Task requirements
Copy out every one of the lines below, word for word and in the same order.

### Material to process ###

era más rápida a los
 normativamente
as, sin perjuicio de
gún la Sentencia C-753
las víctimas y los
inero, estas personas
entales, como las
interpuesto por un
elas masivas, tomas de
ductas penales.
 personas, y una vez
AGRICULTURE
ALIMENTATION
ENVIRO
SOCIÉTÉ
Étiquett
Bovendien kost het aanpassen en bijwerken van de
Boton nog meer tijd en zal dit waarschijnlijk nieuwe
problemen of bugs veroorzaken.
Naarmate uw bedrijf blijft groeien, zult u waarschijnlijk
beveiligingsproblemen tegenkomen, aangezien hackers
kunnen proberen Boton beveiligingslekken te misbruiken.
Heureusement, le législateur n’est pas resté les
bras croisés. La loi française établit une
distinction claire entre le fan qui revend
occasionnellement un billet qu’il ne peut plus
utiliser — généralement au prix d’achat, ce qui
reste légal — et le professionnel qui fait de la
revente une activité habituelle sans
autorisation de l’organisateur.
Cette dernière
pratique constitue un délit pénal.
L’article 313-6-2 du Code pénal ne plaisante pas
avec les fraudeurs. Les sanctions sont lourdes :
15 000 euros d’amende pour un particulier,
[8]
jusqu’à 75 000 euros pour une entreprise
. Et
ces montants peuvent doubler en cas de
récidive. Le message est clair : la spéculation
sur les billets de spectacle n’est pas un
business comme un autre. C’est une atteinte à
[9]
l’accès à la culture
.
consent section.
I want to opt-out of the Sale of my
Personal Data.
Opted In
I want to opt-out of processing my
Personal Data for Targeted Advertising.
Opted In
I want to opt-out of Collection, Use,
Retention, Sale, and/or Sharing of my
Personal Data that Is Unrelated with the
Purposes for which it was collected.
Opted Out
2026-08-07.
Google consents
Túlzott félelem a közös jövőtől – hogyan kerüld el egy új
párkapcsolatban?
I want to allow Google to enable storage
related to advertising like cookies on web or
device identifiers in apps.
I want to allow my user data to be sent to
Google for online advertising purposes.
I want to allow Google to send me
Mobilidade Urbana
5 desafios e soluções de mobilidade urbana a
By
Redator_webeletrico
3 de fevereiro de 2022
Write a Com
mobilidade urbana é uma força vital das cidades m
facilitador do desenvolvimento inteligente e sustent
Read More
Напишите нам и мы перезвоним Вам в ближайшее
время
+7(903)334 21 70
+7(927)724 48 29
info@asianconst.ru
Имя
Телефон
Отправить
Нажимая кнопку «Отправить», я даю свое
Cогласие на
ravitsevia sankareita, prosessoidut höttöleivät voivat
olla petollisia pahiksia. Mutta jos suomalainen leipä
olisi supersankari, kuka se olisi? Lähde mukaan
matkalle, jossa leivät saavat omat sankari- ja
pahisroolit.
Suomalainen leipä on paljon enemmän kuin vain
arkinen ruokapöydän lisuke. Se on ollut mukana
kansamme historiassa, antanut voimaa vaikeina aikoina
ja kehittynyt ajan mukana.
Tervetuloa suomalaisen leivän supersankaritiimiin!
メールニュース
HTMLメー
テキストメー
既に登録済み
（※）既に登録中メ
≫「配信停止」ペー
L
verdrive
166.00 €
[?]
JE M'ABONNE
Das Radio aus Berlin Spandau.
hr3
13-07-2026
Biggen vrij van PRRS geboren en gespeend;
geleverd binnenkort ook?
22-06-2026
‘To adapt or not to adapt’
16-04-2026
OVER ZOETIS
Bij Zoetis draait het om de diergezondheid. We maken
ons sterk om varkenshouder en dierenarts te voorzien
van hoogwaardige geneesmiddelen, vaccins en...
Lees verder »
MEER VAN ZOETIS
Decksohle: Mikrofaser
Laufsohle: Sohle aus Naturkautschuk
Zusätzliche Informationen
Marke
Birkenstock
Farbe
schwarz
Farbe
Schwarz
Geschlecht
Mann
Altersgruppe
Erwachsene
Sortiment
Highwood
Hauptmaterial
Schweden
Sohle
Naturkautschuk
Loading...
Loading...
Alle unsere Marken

###

Task answer
era más rápida a los
 normativamente
as, sin perjuicio de
gún la Sentencia C-753
las víctimas y los
inero, estas personas
entales, como las
interpuesto por un
elas masivas, tomas de
ductas penales.
 personas, y una vez
AGRICULTURE
ALIMENTATION
ENVIRO
SOCIÉTÉ
Étiquett
Bovendien kost het aanpassen en bijwerken van de
Boton nog meer tijd en zal dit waarschijnlijk nieuwe
problemen of bugs veroorzaken.
Naarmate uw bedrijf blijft groeien, zult u waarschijnlijk
beveiligingsproblemen tegenkomen, aangezien hackers
kunnen proberen Boton beveiligingslekken te misbruiken.
Heureusement, le législateur n’est pas resté les
bras croisés. La loi française établit une
distinction claire entre le fan qui revend
occasionnellement un billet qu’il ne peut plus
utiliser — généralement au prix d’achat, ce qui
reste légal — et le professionnel qui fait de la
revente une activité habituelle sans
autorisation de l’organisateur.
Cette dernière
pratique constitue un délit pénal.
L’article 313-6-2 du Code pénal ne plaisante pas
avec les fraudeurs. Les sanctions sont lourdes :
15 000 euros d’amende pour un particulier,
[8]
jusqu’à 75 000 euros pour une entreprise
. Et
ces montants peuvent doubler en cas de
récidive. Le message est clair : la spéculation
sur les billets de spectacle n’est pas un
business comme un autre. C’est une atteinte à
[9]
l’accès à la culture
.
consent section.
I want to opt-out of the Sale of my
Personal Data.
Opted In
I want to opt-out of processing my
Personal Data for Targeted Advertising.
Opted In
I want to opt-out of Collection, Use,
Retention, Sale, and/or Sharing of my
Personal Data that Is Unrelated with the
Purposes for which it was collected.
Opted Out
2026-08-07.
Google consents
Túlzott félelem a közös jövőtől – hogyan kerüld el egy új
párkapcsolatban?
I want to allow Google to enable storage
related to advertising like cookies on web or
device identifiers in apps.
I want to allow my user data to be sent to
Google for online advertising purposes.
I want to allow Google to send me
Mobilidade Urbana
5 desafios e soluções de mobilidade urbana a
By
Redator_webeletrico
3 de fevereiro de 2022
Write a Com
mobilidade urbana é uma força vital das cidades m
facilitador do desenvolvimento inteligente e sustent
Read More
Напишите нам и мы перезвоним Вам в ближайшее
время
+7(903)334 21 70
+7(927)724 48 29
info@asianconst.ru
Имя
Телефон
Отправить
Нажимая кнопку «Отправить», я даю свое
Cогласие на
ravitsevia sankareita, prosessoidut höttöleivät voivat
olla petollisia pahiksia. Mutta jos suomalainen leipä
olisi supersankari, kuka se olisi? Lähde mukaan
matkalle, jossa leivät saavat omat sankari- ja
pahisroolit.
Suomalainen leipä on paljon enemmän kuin vain
arkinen ruokapöydän lisuke. Se on ollut mukana
kansamme historiassa, antanut voimaa vaikeina aikoina
ja kehittynyt ajan mukana.
Tervetuloa suomalaisen leivän supersankaritiimiin!
メールニュース
HTMLメー
テキストメー
既に登録済み
（※）既に登録中メ
≫「配信停止」ペー
L
verdrive
166.00 €
[?]
JE M'ABONNE
Das Radio aus Berlin Spandau.
hr3
13-07-2026
Biggen vrij van PRRS geboren en gespeend;
geleverd binnenkort ook?
22-06-2026
‘To adapt or not to adapt’
16-04-2026
OVER ZOETIS
Bij Zoetis draait het om de diergezondheid. We maken
ons sterk om varkenshouder en dierenarts te voorzien
van hoogwaardige geneesmiddelen, vaccins en...
Lees verder »
MEER VAN ZOETIS
Decksohle: Mikrofaser
Laufsohle: Sohle aus Naturkautschuk
Zusätzliche Informationen
Marke
Birkenstock
Farbe
schwarz
Farbe
Schwarz
Geschlecht
Mann
Altersgruppe
Erwachsene
Sortiment
Highwood
Hauptmaterial
Schweden
Sohle
Naturkautschuk
Loading...
Loading...
Alle unsere Marken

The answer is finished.